2 Wochen nach der Entlassung aus der Klinik hatte ich das Schwimmen im hauseignen Becken wieder aufgenommen, mit Hechtsprung und Tauchen bis zum Beckenende. Der Sturz zwang mich zur Pause. Dafür begann ich wieder das tägliche Radeln auf dem Heimradl. Ein neuer Kurs in der VHS „Modeschmuck mit Halbedelsteinen“ stand auch auf dem Programm (kurz nach den OPs) und wird mir im kommenden März wieder volle Konzentration abverlangen.
8. Das Fazit Zur Zeit (Januar 2011) stehen Kieser Training, Ergo-Therapie, Massagen, abends lesend Radeln mit anschließendem Warm- + Kaltduschen, Buchstaben-Training (PC), Lesen (6 von 12 Zeitschriften habe ich wegen der Leseschwierigkeiten gekündigt), erweitern des Internetauftritts (Website) und Orgelspielen auf der Tagesordnung. Als Konsequenz aus dem verschlechterten Sehen habe ich kurzfristig das Auto verkauft und das alte Fahrrad entsorgt. Einen Fast-Zusammenstoß mit einem Straßenkonkurrenten nahm ich als Warnung. Zeugen des Fastzusammenstoßes berichteten mir zwar, der war viel zu schnell. Trotzdem.

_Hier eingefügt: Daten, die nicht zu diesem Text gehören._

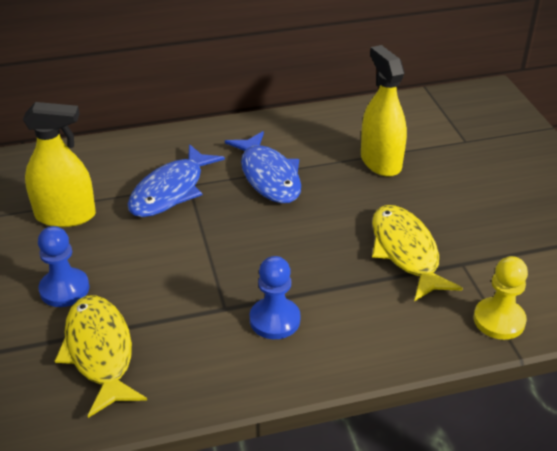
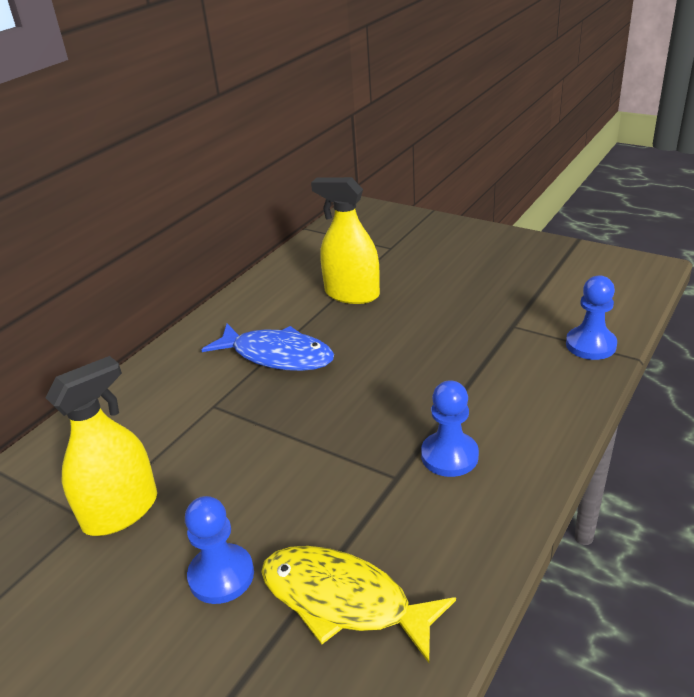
camera: 40 degrees left, 5 degrees down
(171, 191) = (203, 420): blue fish -> none
(406, 252) = (465, 342): yellow fish -> none
(499, 320) = (590, 345): yellow pawn -> blue pawn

Meine mentalen Gegner sind Schmerzen in Kopf, linkem Auge, Nacken, rechte rHand, Rücken und Becken. Der Tinnitus wird dadurch überdeckt. Im März beginnt wieder der Kurs „Designerschmuck aus Perlen und Halbedelsteinen“ in der VHS, auch eine gute Übung für die rechte Hand. Ab Mai Schwimmern und Tauchen in der Wohnungsanlage. Ich möchte das Kraulschwimmen erlernen, um die geschädigte Halswirbelsäule zu schonen. Mit Hartnäckigkeit, Ausdauer und viel Geduld hoffe ich, wieder der alte Alte zu werden.